**Excerpted data:**
━━━━━━━━━━━━━━━━━━━━━━━━━━━━━━
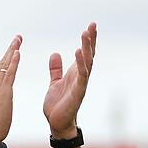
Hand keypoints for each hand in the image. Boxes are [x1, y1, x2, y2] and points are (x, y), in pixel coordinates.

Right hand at [0, 35, 21, 145]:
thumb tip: (1, 101)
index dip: (6, 58)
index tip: (13, 50)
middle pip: (2, 63)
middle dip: (10, 49)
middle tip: (17, 38)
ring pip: (5, 65)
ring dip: (12, 51)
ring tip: (19, 40)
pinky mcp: (3, 92)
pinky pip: (9, 73)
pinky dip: (13, 61)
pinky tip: (17, 53)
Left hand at [43, 23, 96, 137]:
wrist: (56, 123)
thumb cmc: (57, 104)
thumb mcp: (55, 82)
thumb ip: (56, 69)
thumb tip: (56, 54)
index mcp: (76, 74)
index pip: (84, 54)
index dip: (88, 41)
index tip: (90, 26)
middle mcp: (81, 77)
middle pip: (88, 55)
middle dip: (91, 40)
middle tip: (92, 24)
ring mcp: (81, 84)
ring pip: (87, 63)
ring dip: (87, 48)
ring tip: (86, 34)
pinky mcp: (77, 93)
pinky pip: (81, 76)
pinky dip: (81, 64)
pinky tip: (79, 52)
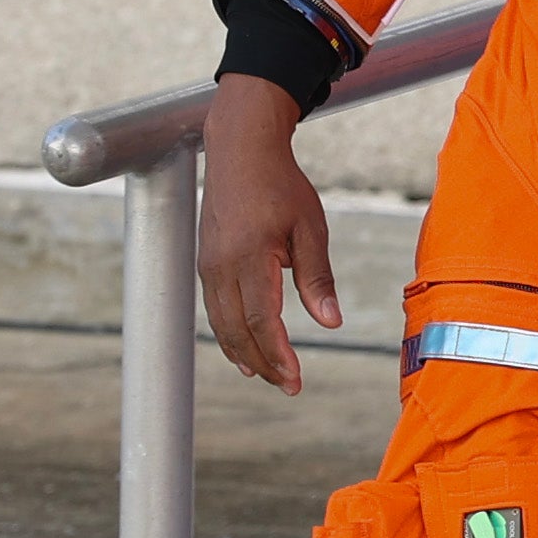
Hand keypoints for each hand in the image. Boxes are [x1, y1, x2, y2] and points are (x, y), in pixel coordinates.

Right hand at [194, 75, 336, 394]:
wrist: (240, 150)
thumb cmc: (281, 185)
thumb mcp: (311, 227)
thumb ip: (317, 277)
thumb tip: (331, 322)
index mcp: (250, 257)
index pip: (263, 321)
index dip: (279, 355)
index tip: (296, 380)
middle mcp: (221, 267)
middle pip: (239, 331)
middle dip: (264, 363)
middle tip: (289, 387)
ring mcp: (208, 265)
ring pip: (222, 324)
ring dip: (244, 353)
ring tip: (268, 375)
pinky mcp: (205, 262)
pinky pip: (215, 309)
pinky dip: (229, 333)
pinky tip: (244, 347)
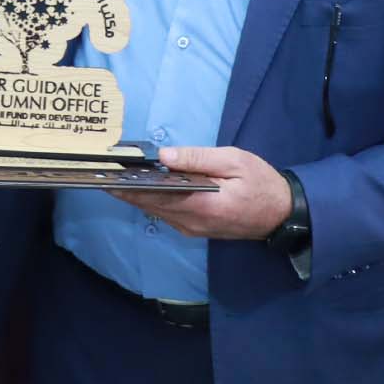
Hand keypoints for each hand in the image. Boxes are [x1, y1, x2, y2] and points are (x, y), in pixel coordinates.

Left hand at [108, 145, 291, 240]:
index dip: (128, 186)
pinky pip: (166, 214)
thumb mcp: (234, 162)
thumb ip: (199, 158)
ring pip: (155, 210)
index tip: (108, 175)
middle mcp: (191, 222)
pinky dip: (151, 200)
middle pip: (149, 205)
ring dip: (136, 195)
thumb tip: (165, 154)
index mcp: (201, 204)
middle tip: (101, 174)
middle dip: (125, 189)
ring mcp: (192, 228)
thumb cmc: (261, 183)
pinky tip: (140, 187)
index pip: (155, 195)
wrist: (281, 214)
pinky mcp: (195, 229)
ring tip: (114, 177)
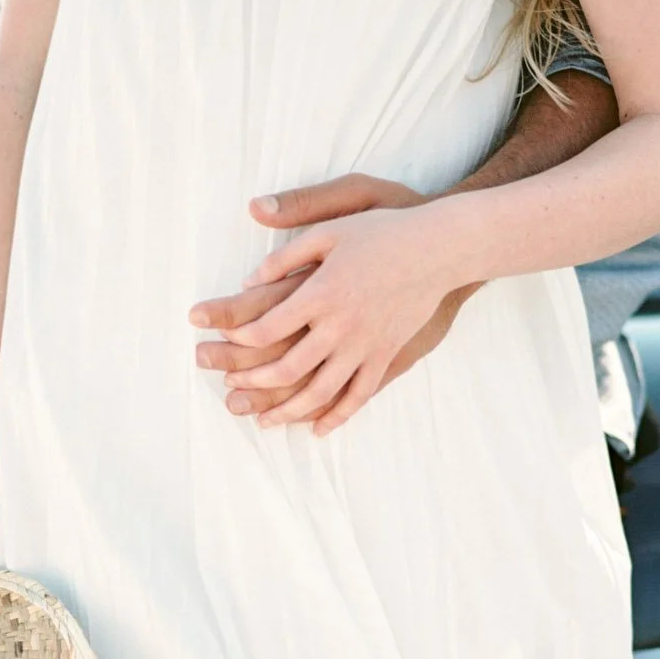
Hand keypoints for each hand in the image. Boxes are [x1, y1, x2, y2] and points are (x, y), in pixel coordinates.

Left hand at [189, 174, 474, 435]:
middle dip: (253, 382)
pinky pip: (358, 396)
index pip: (268, 328)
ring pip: (320, 392)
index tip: (220, 343)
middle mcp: (340, 325)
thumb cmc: (381, 232)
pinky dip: (336, 416)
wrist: (439, 248)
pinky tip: (317, 429)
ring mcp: (365, 345)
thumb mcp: (329, 229)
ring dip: (287, 411)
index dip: (239, 340)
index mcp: (321, 292)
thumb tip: (247, 282)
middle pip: (287, 368)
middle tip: (230, 388)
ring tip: (264, 421)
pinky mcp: (385, 356)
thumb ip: (285, 257)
━━━━━━━━━━━━━━━━━━━━━━━━━━━━━━
Leaving the pictures out, set down all of the data again exactly.

**Task answer:**
Hand keypoints for each hand in the image. Boxes are [x1, y1, x2, y2] and points are (x, y), in pixel coordinates.

Right hand at [0, 35, 21, 145]:
thumb tip: (1, 101)
index dip: (6, 58)
index tip: (13, 50)
middle pip: (2, 63)
middle dip: (10, 49)
middle tip: (17, 38)
ring pip: (5, 65)
ring dip: (12, 51)
ring tip: (19, 40)
pinky mcp: (3, 92)
pinky pip: (9, 73)
pinky dip: (13, 61)
pinky tip: (17, 53)
Left hand at [43, 23, 96, 137]:
wrist: (56, 123)
thumb cmc: (57, 104)
thumb mcp: (55, 82)
thumb ip: (56, 69)
thumb tip: (56, 54)
index mcp: (76, 74)
index pip: (84, 54)
index dip: (88, 41)
index tip: (90, 26)
middle mcp: (81, 77)
middle pip: (88, 55)
middle dip: (91, 40)
middle tip: (92, 24)
ring mcp: (81, 84)
ring pip: (87, 63)
ring dip: (87, 48)
ring tip: (86, 34)
pinky mcp: (77, 93)
pinky pip: (81, 76)
pinky dip: (81, 64)
pinky tip: (79, 52)
Hand keypoints for each hand in the image. Boxes are [x1, y1, x2, y2] and points are (x, y), in pixel coordinates.

Right hand at [194, 75, 336, 394]:
wrist: (240, 150)
thumb cmc: (281, 185)
thumb mcp: (311, 227)
thumb ip: (317, 277)
thumb tip: (331, 322)
index mcp: (250, 257)
index pip: (263, 321)
index dip: (279, 355)
index tip: (296, 380)
middle mcp: (221, 267)
middle pip: (239, 331)
middle dip: (264, 363)
middle tip: (289, 387)
ring mcp: (208, 265)
ring pip: (222, 324)
ring dip: (244, 353)
ring tip: (268, 375)
pinky mcp: (205, 262)
pinky pip: (215, 309)
pinky dip: (229, 333)
pinky tip: (244, 347)
Hand keypoints for each hand in the image. Boxes are [x1, y1, x2, y2] and points are (x, y), in pixel coordinates.

Left hand at [108, 145, 291, 240]:
index dip: (128, 186)
pinky pip: (166, 214)
thumb mcp: (234, 162)
thumb ip: (199, 158)
ring pip: (155, 210)
index tip: (108, 175)
middle mcp: (191, 222)
pinky dip: (151, 200)
middle pip: (149, 205)
ring dip: (136, 195)
thumb tip: (165, 154)
index mcp: (201, 204)
middle tip: (101, 174)
middle dip: (125, 189)
ring mcp: (192, 228)
thumb cmc: (261, 183)
pinky tip: (140, 187)
index pip: (155, 195)
wrist: (281, 214)
pinky mcp: (195, 229)
ring tip: (114, 177)
Hand keypoints for each hand in the image. Boxes are [x1, y1, x2, y2] and points are (x, y), in pixel coordinates.

Left hand at [189, 174, 474, 435]:
middle dip: (253, 382)
pinky pip: (358, 396)
index pip: (268, 328)
ring pip: (320, 392)
index tip: (220, 343)
middle mcp: (340, 325)
thumb cmc: (381, 232)
pinky dip: (336, 416)
wrist: (439, 248)
pinky tip: (317, 429)
ring mcp: (365, 345)
thumb mcp: (329, 229)
ring dip: (287, 411)
index dip: (239, 340)
index mcp: (321, 292)
thumb tip: (247, 282)
middle pip: (287, 368)
middle tip: (230, 388)
ring tip: (264, 421)
pinky mcp: (385, 356)
thumb ip: (285, 257)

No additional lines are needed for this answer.